▶ Directions: Copy the records word for word, from the line containing "locality: Arlesey." through the end of the records.

** START OF Records **

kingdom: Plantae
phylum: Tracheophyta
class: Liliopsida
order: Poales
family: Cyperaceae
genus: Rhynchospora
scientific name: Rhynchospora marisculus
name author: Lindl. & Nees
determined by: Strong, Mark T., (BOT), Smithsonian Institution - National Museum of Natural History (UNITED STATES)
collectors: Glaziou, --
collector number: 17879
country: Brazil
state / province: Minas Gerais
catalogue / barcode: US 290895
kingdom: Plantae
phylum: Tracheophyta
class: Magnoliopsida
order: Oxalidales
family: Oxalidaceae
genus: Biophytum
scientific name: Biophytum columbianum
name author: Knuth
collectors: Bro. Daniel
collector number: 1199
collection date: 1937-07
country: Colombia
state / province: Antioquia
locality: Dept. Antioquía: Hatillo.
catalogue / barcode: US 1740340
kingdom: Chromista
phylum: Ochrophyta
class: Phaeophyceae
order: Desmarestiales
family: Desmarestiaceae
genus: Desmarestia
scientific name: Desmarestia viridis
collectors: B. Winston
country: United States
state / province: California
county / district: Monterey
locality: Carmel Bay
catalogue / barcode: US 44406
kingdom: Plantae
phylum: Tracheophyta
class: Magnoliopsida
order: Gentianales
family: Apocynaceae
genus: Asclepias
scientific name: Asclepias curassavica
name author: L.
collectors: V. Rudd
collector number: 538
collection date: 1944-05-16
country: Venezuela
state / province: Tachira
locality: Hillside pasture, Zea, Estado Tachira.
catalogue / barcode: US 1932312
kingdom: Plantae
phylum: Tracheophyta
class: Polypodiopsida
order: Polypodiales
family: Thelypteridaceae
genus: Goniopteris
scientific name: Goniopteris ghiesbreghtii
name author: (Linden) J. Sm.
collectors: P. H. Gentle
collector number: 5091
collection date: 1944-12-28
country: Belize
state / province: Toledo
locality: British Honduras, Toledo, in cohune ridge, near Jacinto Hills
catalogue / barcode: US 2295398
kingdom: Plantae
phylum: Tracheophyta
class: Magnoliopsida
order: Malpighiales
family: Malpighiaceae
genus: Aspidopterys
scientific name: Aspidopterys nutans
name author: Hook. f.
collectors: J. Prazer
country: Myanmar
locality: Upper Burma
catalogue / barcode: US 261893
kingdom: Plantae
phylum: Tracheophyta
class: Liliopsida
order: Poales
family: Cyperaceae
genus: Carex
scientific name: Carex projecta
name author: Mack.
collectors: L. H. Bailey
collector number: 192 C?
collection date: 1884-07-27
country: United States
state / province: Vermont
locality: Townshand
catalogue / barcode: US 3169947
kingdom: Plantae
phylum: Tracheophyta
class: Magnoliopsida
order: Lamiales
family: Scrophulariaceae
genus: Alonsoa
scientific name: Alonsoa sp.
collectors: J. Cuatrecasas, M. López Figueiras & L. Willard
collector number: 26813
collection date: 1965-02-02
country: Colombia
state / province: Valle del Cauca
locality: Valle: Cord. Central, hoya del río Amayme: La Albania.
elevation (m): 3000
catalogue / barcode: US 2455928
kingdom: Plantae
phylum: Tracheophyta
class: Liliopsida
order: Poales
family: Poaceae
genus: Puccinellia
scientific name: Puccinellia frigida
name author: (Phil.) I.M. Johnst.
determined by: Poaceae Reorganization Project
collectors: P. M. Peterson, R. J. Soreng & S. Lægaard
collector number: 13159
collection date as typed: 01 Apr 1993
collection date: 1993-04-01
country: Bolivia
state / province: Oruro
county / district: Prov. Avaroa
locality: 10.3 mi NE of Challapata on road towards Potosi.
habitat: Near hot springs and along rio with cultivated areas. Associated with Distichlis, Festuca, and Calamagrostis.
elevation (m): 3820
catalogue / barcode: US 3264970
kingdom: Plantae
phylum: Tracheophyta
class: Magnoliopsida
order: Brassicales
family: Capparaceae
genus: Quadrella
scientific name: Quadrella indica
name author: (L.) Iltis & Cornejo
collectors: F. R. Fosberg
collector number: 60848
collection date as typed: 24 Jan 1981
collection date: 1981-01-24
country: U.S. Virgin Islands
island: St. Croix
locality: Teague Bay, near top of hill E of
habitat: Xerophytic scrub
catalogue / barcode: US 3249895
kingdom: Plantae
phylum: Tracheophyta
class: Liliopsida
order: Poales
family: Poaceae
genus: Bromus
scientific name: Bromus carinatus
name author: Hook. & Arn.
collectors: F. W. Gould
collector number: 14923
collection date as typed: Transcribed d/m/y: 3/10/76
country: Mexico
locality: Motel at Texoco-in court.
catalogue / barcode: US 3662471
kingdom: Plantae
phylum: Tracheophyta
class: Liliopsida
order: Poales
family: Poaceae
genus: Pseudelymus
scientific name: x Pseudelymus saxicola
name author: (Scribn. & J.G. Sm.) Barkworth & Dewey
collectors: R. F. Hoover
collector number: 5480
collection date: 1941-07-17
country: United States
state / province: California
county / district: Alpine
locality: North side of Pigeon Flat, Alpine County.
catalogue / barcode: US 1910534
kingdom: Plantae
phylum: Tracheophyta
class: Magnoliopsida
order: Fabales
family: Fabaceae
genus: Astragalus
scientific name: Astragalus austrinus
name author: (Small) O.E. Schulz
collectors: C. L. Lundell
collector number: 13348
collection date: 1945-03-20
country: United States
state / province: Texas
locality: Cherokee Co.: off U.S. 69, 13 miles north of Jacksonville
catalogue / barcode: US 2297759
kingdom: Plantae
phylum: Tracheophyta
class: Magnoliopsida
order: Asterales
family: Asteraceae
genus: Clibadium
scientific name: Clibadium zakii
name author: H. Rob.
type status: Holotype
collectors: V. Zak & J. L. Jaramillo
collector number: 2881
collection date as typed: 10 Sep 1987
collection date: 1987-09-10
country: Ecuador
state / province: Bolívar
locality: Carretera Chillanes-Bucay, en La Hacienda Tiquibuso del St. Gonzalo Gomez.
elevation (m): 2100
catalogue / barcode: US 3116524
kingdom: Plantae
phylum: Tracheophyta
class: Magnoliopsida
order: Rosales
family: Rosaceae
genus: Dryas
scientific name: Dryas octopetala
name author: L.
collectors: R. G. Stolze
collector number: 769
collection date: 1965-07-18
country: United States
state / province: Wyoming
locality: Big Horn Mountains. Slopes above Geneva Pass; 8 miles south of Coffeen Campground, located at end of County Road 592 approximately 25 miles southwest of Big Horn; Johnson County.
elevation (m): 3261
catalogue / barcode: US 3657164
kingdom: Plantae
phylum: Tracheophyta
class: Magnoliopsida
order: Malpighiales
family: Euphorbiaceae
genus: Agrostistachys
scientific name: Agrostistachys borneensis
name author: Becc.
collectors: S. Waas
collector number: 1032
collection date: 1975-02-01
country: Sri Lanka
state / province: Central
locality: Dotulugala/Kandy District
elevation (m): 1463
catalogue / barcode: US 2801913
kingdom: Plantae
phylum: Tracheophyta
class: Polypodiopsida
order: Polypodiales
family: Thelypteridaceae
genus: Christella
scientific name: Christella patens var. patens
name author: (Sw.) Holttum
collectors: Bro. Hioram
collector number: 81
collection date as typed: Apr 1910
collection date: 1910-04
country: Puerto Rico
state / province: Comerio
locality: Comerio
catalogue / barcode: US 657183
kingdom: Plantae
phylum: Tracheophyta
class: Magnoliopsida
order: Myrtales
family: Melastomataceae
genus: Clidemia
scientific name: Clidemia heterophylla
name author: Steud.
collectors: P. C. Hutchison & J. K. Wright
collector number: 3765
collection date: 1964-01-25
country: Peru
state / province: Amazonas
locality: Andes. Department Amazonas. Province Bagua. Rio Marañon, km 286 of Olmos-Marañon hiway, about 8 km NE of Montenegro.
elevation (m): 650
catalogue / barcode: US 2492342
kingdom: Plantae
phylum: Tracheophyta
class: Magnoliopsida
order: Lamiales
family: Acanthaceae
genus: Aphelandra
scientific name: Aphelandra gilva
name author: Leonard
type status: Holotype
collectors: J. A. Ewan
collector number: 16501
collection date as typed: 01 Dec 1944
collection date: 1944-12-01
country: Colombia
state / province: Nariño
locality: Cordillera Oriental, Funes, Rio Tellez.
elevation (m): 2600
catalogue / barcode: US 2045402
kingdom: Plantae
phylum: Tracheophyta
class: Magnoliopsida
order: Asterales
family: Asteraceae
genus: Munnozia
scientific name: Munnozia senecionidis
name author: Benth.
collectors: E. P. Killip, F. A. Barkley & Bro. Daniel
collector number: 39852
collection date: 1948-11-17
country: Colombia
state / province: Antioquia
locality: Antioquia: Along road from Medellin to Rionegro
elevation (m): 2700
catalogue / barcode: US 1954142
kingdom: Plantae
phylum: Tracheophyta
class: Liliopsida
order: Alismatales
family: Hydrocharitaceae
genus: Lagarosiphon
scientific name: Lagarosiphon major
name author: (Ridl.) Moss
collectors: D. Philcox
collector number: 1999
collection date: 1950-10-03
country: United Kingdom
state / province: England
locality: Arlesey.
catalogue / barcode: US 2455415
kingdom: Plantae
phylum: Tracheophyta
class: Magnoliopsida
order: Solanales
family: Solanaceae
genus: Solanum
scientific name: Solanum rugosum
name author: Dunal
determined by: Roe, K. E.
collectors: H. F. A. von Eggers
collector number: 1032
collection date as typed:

** END OF Records **

▶ Output for this exercise:
locality: Arlesey.
catalogue / barcode: US 2455415
kingdom: Plantae
phylum: Tracheophyta
class: Magnoliopsida
order: Solanales
family: Solanaceae
genus: Solanum
scientific name: Solanum rugosum
name author: Dunal
determined by: Roe, K. E.
collectors: H. F. A. von Eggers
collector number: 1032
collection date as typed:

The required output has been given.